James Clear in Atomic Habits writes about falling in love with the process of achieving your goal instead of the goal itself. If you are always waiting to achieve the goal to be happy, that may never happen, but if you enjoy the journey along the way, the process becomes the focus. It is in the process you succeed or fail. For example you can have the goal of being a musician. The goal doesn’t make it happen. It is the daily practice, the process, that makes it happen.
Don’t’ get me wrong. Goals are important. They tell you which way to go. Otherwise you would be like Alice in “Alice in Wonderland,” taking to the Cheshire cat:
“Alice: Would you tell me, please, which way I ought to go from here?
The Cheshire Cat: That depends a good deal on where you want to get to.
Alice: I don’t much care where.
The Cheshire Cat: Then it doesn’t much matter which way you go.
Alice: …So long as I get somewhere.
The Cheshire Cat: Oh, you’re sure to do that, if only you walk long enough.”
Changing the process is answer to correcting the problem permanently. For example, you want a clean car, so you wash it everyday. But everyday you drive through a mud puddle on your way to work. Washing your car daily achieves your goal temporarily, but if you always want a clean car you need to steer around the mud instead of through it. Clear explains, “When you solve problems at the results level, you only solve them temporarily. In order to improve for good, you need to solve problems at the systems level. Fix the inputs and the outputs will fix themselves.”
Great advice, but what does it have to do with parents, children and attachment. Parents want children to become happy, confident, self-reliant, successful adults Wonderful goal. But the process takes years–sometimes 20 or more. People often say, “Once I reach my goal, I’ll be happy. Twenty years is a long time to wait to be happy.

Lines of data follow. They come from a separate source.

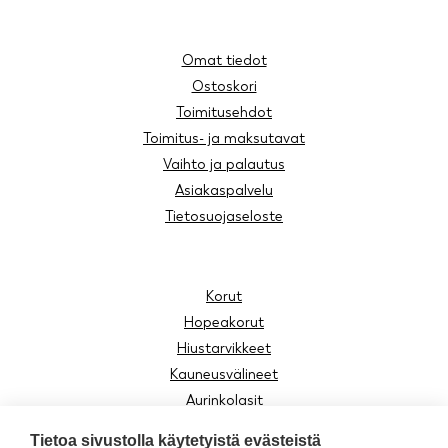
Omat tiedot
Ostoskori
Toimitusehdot
Toimitus- ja maksutavat
Vaihto ja palautus
Asiakaspalvelu
Tietosuojaseloste
Korut
Hopeakorut
Hiustarvikkeet
Kauneusvälineet
Aurinkolasit
Lukulasit
Tietoa sivustolla käytetyistä evästeistä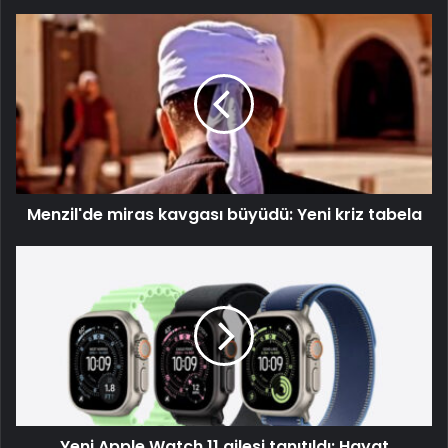
Menzil'de miras kavgası büyüdü: Yeni kriz tabela
Yeni Apple Watch 11 ailesi tanıtıldı: Hayat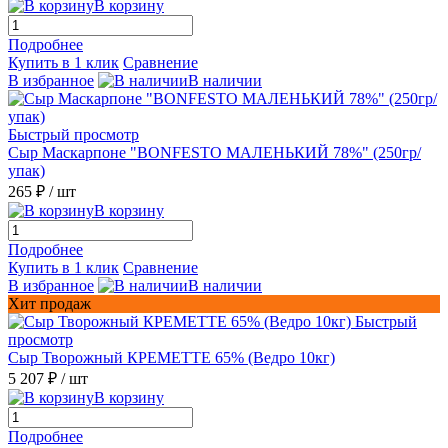
В корзину
Подробнее
Купить в 1 клик
Сравнение
В избранное
В наличии
Быстрый просмотр
Сыр Маскарпоне "BONFESTO МАЛЕНЬКИЙ 78%" (250гр/
упак)
265 ₽
/ шт
В корзину
Подробнее
Купить в 1 клик
Сравнение
В избранное
В наличии
Хит продаж
Быстрый
просмотр
Сыр Творожный КРЕМЕТТЕ 65% (Ведро 10кг)
5 207 ₽
/ шт
В корзину
Подробнее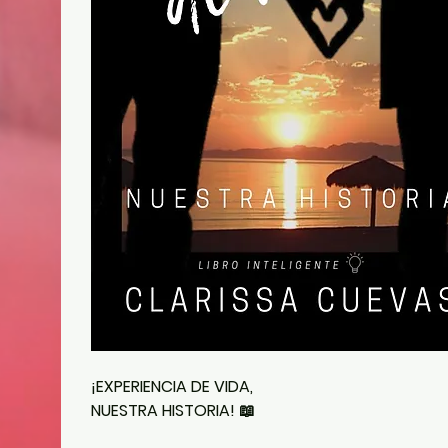
¡EXPERIENCIA DE VIDA, 
NUESTRA HISTORIA! 📖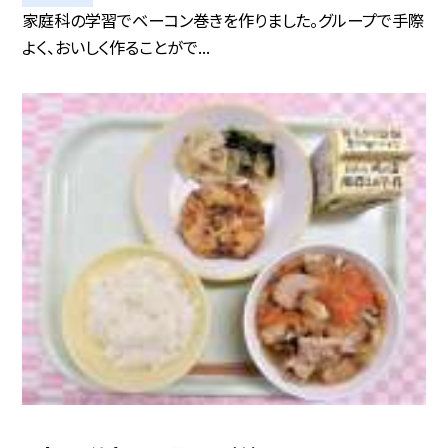
家庭科の学習でベーコン巻きを作りました。グループで手際
よく、おいしく作ることがで...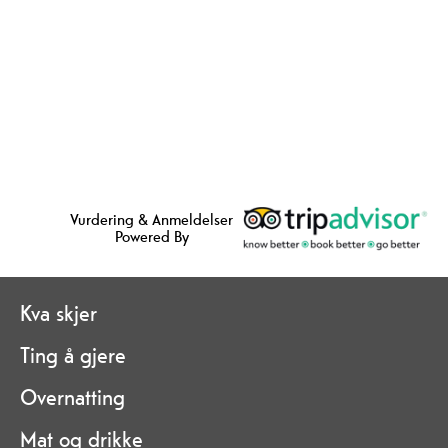
Vurdering & Anmeldelser
Powered By
Kva skjer
Ting å gjere
Overnatting
Mat og drikke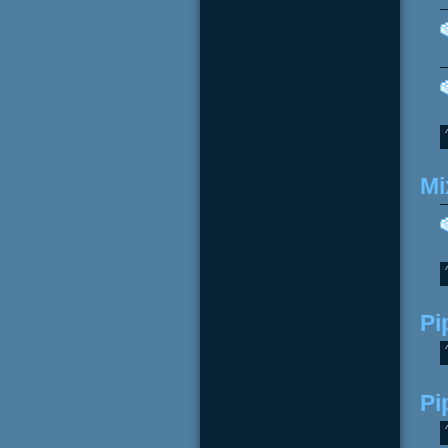
Mi
Pi
Pi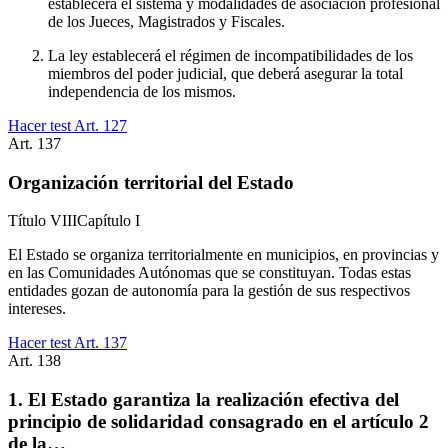
establecerá el sistema y modalidades de asociación profesional
de los Jueces, Magistrados y Fiscales.
La ley establecerá el régimen de incompatibilidades de los
miembros del poder judicial, que deberá asegurar la total
independencia de los mismos.
Hacer test Art.
127
Art.
137
Organización territorial del Estado
Título
VIII
Capítulo
I
El Estado se organiza territorialmente en municipios, en provincias y
en las Comunidades Autónomas que se constituyan. Todas estas
entidades gozan de autonomía para la gestión de sus respectivos
intereses.
Hacer test Art.
137
Art.
138
1. El Estado garantiza la realización efectiva del
principio de solidaridad consagrado en el artículo 2
de la…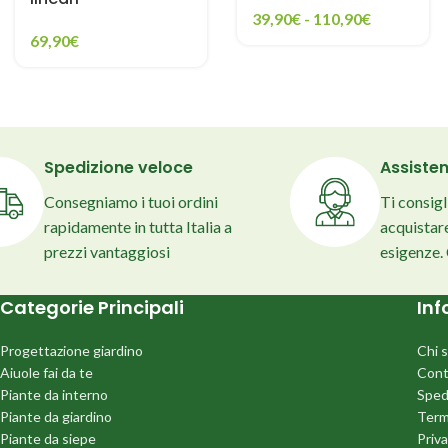
39,90
€
-
110,90
€
69,90
€
Spedizione veloce
Assisten
Consegniamo i tuoi ordini
Ti consig
rapidamente in tutta Italia a
acquistare
prezzi vantaggiosi
esigenze.
Categorie Principali
Inf
Progettazione giardino
Chi 
Aiuole fai da te
Cont
Piante da interno
Sped
Piante da giardino
Term
Piante da siepe
Priva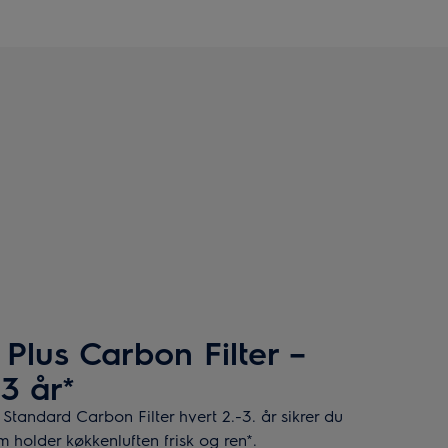
Plus Carbon Filter –
 3 år*
Standard Carbon Filter hvert 2.-3. år sikrer du
 holder køkkenluften frisk og ren*.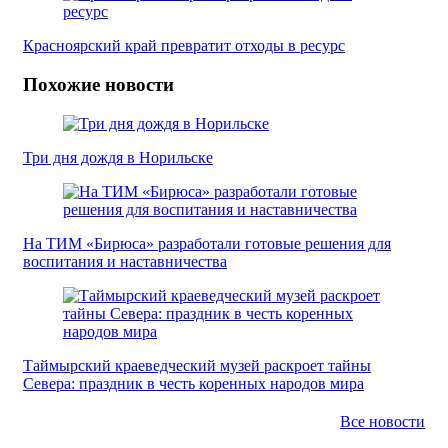
Красноярский край превратит отходы в ресурс
Похожие новости
Три дня дождя в Норильске
На ТИМ «Бирюса» разработали готовые решения для
воспитания и наставничества
Таймырский краеведческий музей раскроет тайны
Севера: праздник в честь коренных народов мира
Все новости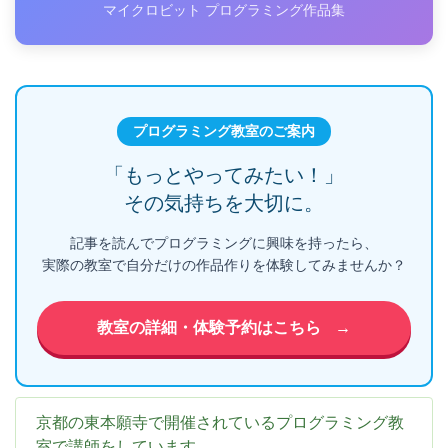
マイクロビット プログラミング作品集
プログラミング教室のご案内
「もっとやってみたい！」
その気持ちを大切に。
記事を読んでプログラミングに興味を持ったら、
実際の教室で自分だけの作品作りを体験してみませんか？
教室の詳細・体験予約はこちら
→
京都の東本願寺で開催されているプログラミング教
室で講師をしています。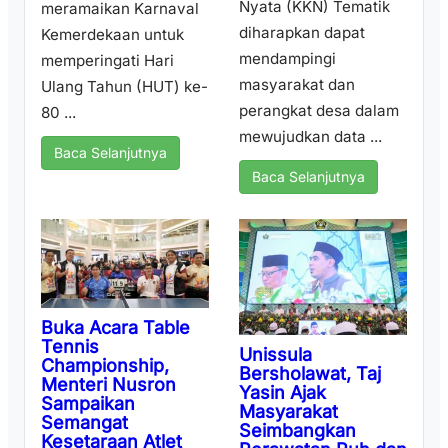
Nyata (KKN) Tematik
meramaikan Karnaval
diharapkan dapat
Kemerdekaan untuk
mendampingi
memperingati Hari
masyarakat dan
Ulang Tahun (HUT) ke-
perangkat desa dalam
80 ...
mewujudkan data ...
Baca Selanjutnya
Baca Selanjutnya
Buka Acara Table
Tennis
Unissula
Championship,
Bersholawat, Taj
Menteri Nusron
Yasin Ajak
Sampaikan
Masyarakat
Semangat
Seimbangkan
Kesetaraan Atlet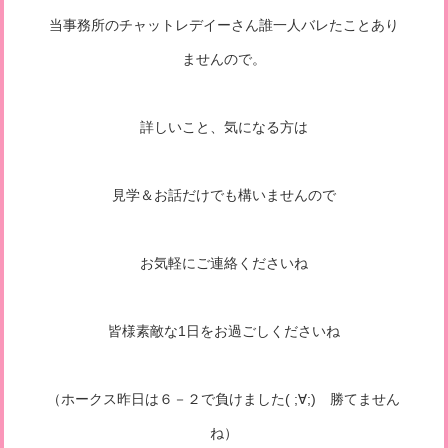
当事務所のチャットレデイーさん誰一人バレたことあり
ませんので。
詳しいこと、気になる方は
見学＆お話だけでも構いませんので
お気軽にご連絡くださいね
皆様素敵な1日をお過ごしくださいね
（ホークス昨日は６－２で負けました( ;∀;) 勝てません
ね）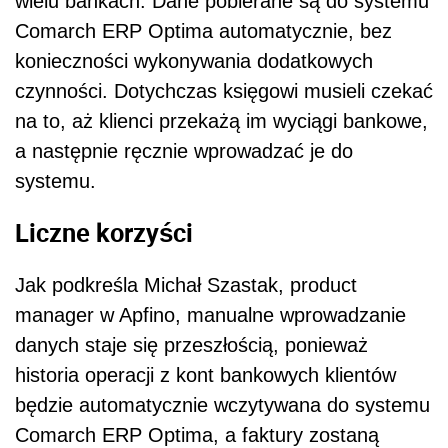
wielu bankach. Dane pobierane są do systemu
Comarch ERP Optima automatycznie, bez
konieczności wykonywania dodatkowych
czynności. Dotychczas księgowi musieli czekać
na to, aż klienci przekażą im wyciągi bankowe,
a następnie ręcznie wprowadzać je do
systemu.
Liczne korzyści
Jak podkreśla Michał Szastak, product
manager w Apfino, manualne wprowadzanie
danych staje się przeszłością, ponieważ
historia operacji z kont bankowych klientów
będzie automatycznie wczytywana do systemu
Comarch ERP Optima, a faktury zostaną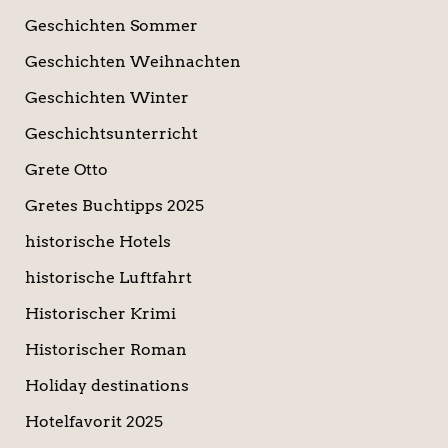
Geschichten Sommer
Geschichten Weihnachten
Geschichten Winter
Geschichtsunterricht
Grete Otto
Gretes Buchtipps 2025
historische Hotels
historische Luftfahrt
Historischer Krimi
Historischer Roman
Holiday destinations
Hotelfavorit 2025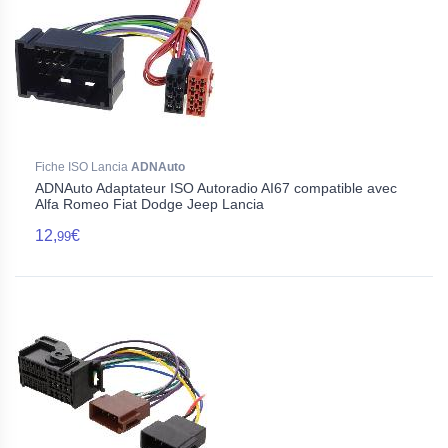
Fiche ISO Lancia
ADNAuto
ADNAuto Adaptateur ISO Autoradio AI67 compatible avec
Alfa Romeo Fiat Dodge Jeep Lancia
12,
€
99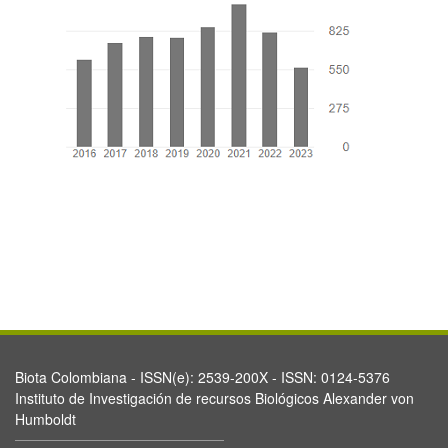
Biota Colombiana - ISSN(e): 2539-200X - ISSN: 0124-5376
Instituto de Investigación de recursos Biológicos Alexander von
Humboldt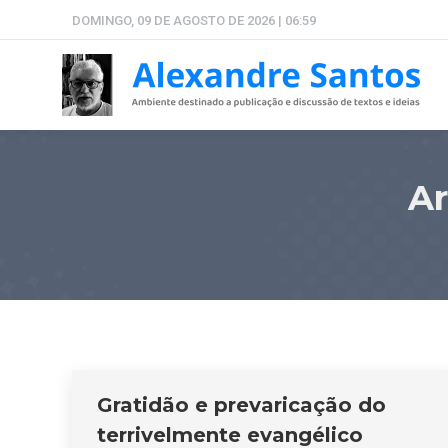
DOMINGO, 09 DE AGOSTO DE 2026 | 06:59
Ar
Gratidão e prevaricação do
terrivelmente evangélico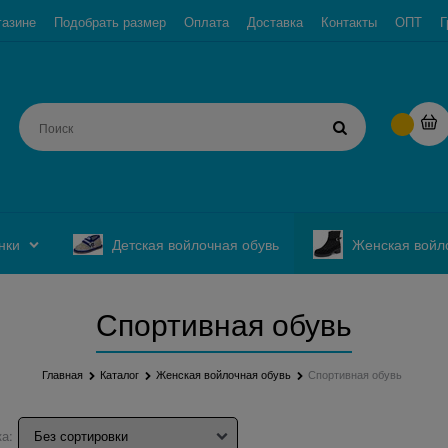
газине
Подобрать размер
Оплата
Доставка
Контакты
ОПТ
Г
нки
Детская войлочная обувь
Женская войл
Спортивная обувь
Главная
Каталог
Женская войлочная обувь
Спортивная обувь
а: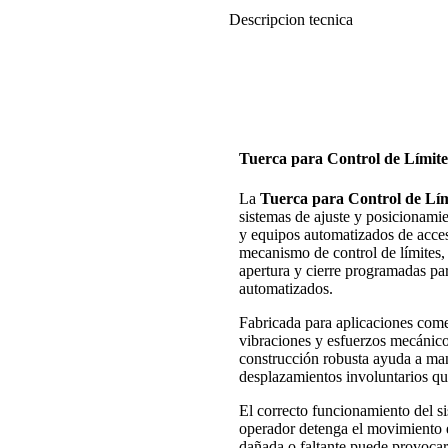
Descripcion tecnica
Tuerca para Control de Límit
La
Tuerca para Control de Lí
sistemas de ajuste y posicionami
y equipos automatizados de acce
mecanismo de control de límites, 
apertura y cierre programadas par
automatizados.
Fabricada para aplicaciones comer
vibraciones y esfuerzos mecánico
construcción robusta ayuda a mant
desplazamientos involuntarios que
El correcto funcionamiento del si
operador detenga el movimiento e
dañada o faltante puede provocar 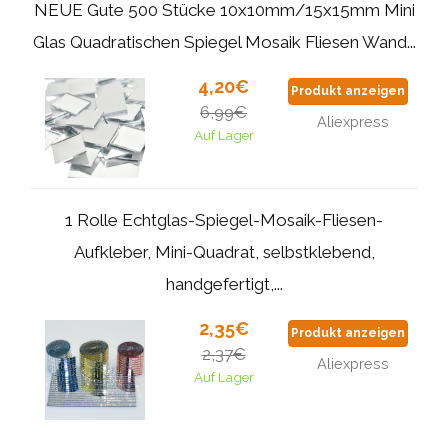
NEUE Gute 500 Stücke 10x10mm/15x15mm Mini
Glas Quadratischen Spiegel Mosaik Fliesen Wand...
4,20€
Produkt anzeigen
6,99€
Aliexpress
Auf Lager
1 Rolle Echtglas-Spiegel-Mosaik-Fliesen-
Aufkleber, Mini-Quadrat, selbstklebend,
handgefertigt,...
2,35€
Produkt anzeigen
2,37€
Aliexpress
Auf Lager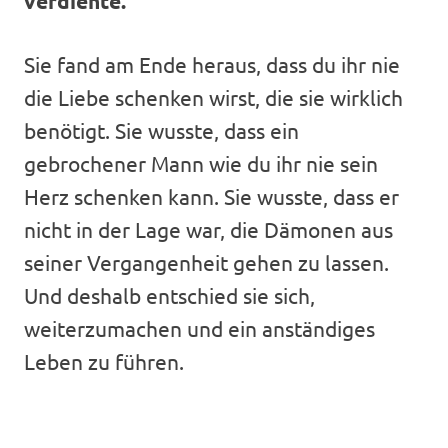
verdiente.
Sie fand am Ende heraus, dass du ihr nie
die Liebe schenken wirst, die sie wirklich
benötigt. Sie wusste, dass ein
gebrochener Mann wie du ihr nie sein
Herz schenken kann. Sie wusste, dass er
nicht in der Lage war, die Dämonen aus
seiner Vergangenheit gehen zu lassen.
Und deshalb entschied sie sich,
weiterzumachen und ein anständiges
Leben zu führen.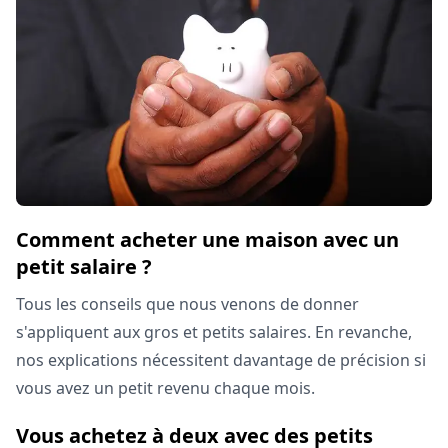
Comment acheter une maison avec un
petit salaire ?
Tous les conseils que nous venons de donner
s'appliquent aux gros et petits salaires. En revanche,
nos explications nécessitent davantage de précision si
vous avez un petit revenu chaque mois.
Vous achetez à deux avec des petits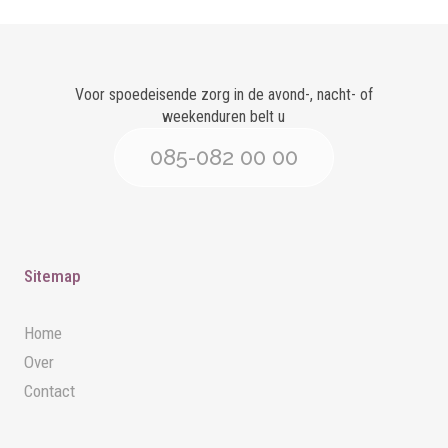
Voor spoedeisende zorg in de avond-, nacht- of
weekenduren belt u
085-082 00 00
Sitemap
Home
Over
Contact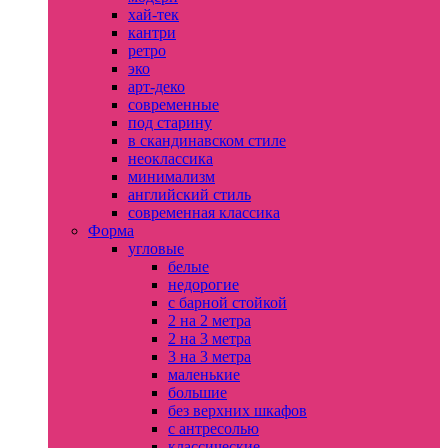
хай-тек
кантри
ретро
эко
арт-деко
современные
под старину
в скандинавском стиле
неоклассика
минимализм
английский стиль
современная классика
Форма
угловые
белые
недорогие
с барной стойкой
2 на 2 метра
2 на 3 метра
3 на 3 метра
маленькие
большие
без верхних шкафов
с антресолью
классические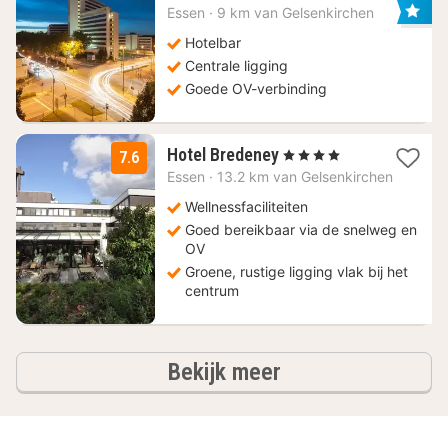
nacht
Essen
·
9 km van Gelsenkirchen
vanaf
68,25
Hotelbar
€
Centrale ligging
Goede OV-verbinding
3
Hotel Bredeney
, 4 Sterren
7.6
nachten
Essen
·
13.2 km van Gelsenkirchen
vanaf
62,65
Wellnessfaciliteiten
€
Goed bereikbaar via de snelweg en
OV
Groene, rustige ligging vlak bij het
centrum
hotels
Bekijk meer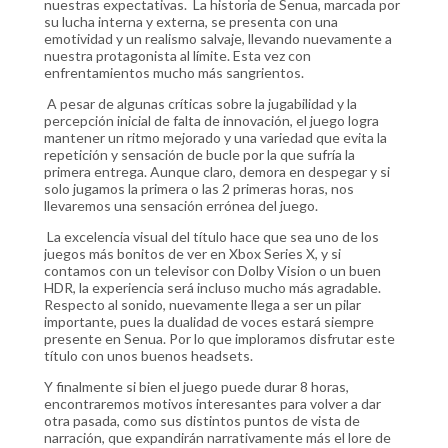
nuestras expectativas. La historia de Senua, marcada por
su lucha interna y externa, se presenta con una
emotividad y un realismo salvaje, llevando nuevamente a
nuestra protagonista al límite. Esta vez con
enfrentamientos mucho más sangrientos.
A pesar de algunas críticas sobre la jugabilidad y la
percepción inicial de falta de innovación, el juego logra
mantener un ritmo mejorado y una variedad que evita la
repetición y sensación de bucle por la que sufría la
primera entrega. Aunque claro, demora en despegar y si
solo jugamos la primera o las 2 primeras horas, nos
llevaremos una sensación errónea del juego.
La excelencia visual del título hace que sea uno de los
juegos más bonitos de ver en Xbox Series X, y si
contamos con un televisor con Dolby Vision o un buen
HDR, la experiencia será incluso mucho más agradable.
Respecto al sonido, nuevamente llega a ser un pilar
importante, pues la dualidad de voces estará siempre
presente en Senua. Por lo que imploramos disfrutar este
título con unos buenos headsets.
Y finalmente si bien el juego puede durar 8 horas,
encontraremos motivos interesantes para volver a dar
otra pasada, como sus distintos puntos de vista de
narración, que expandirán narrativamente más el lore de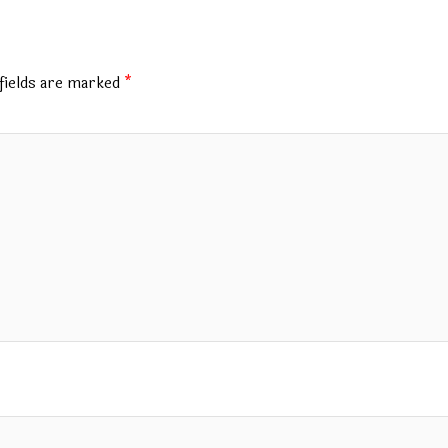
fields are marked
*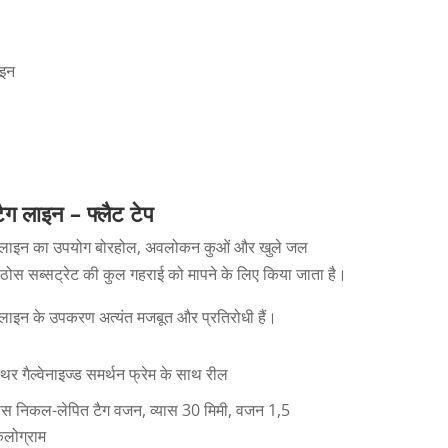
ाइन
टैग लाइन – फ्लैट टेप
ग लाइन का उपयोग बोरहोल, अवलोकन कुओं और खुले जल
 ठोस सब्सट्रेट की कुल गहराई को मापने के लिए किया जाता है।
 लाइन के उपकरण अत्यंत मजबूत और प्रतिरोधी हैं।
थिर गैल्वेनाइज्ड समर्थन फ्रेम के साथ रील
ोस निकल-लेपित टैग वजन, व्यास 30 मिमी, वजन 1,5
िलोग्राम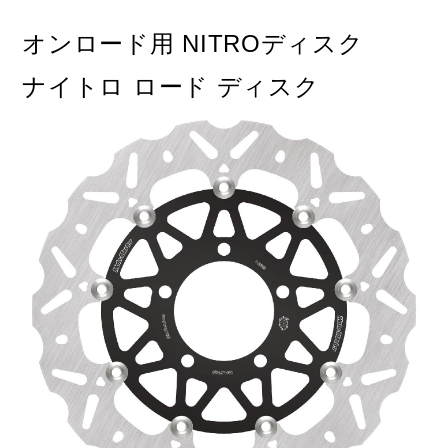
オンロード用 NITROディスク
ナイトロ ロード ディスク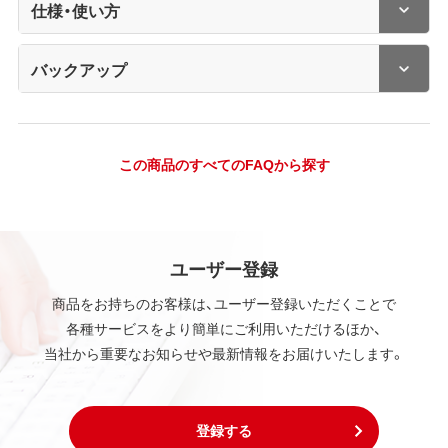
仕様・使い方
バックアップ
この商品のすべてのFAQから探す
ユーザー登録
商品をお持ちのお客様は、ユーザー登録いただくことで
各種サービスをより簡単にご利用いただけるほか、
当社から重要なお知らせや最新情報をお届けいたします。
登録する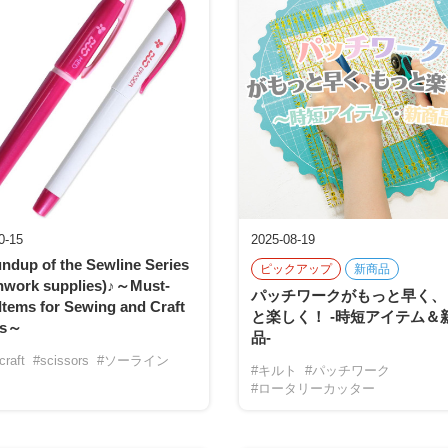
0-15
2025-08-19
ndup of the Sewline Series
ピックアップ
新商品
hwork supplies)♪～Must-
パッチワークがもっと早く、
Items for Sewing and Craft
と楽しく！ -時短アイテム＆
rs～
品-
craft
#scissors
#ソーライン
#キルト
#パッチワーク
#ロータリーカッター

Creating a secure, supportive, loving connection with your children is a process that again takes years, so enjoy the journey with them from childhood to adulthood.
How do you do it? It takes time, patience and understanding. When your two-year-old tugs on your pant leg as you talk on the phone, instead of pushing her away or pointing to her toys pause for a moment, smile, and give her a hug and kiss. What she really wants to know is “Are we still connected? You look so busy. Have you forgotten me?”
The process may require you to reorganize our priorities: kicking the soccer ball instead of watching soccer or reading to a child instead of reading the newspaper. It seems children often seek you out when you are the busiest, but remember often what they are asking is “Are we still connected?”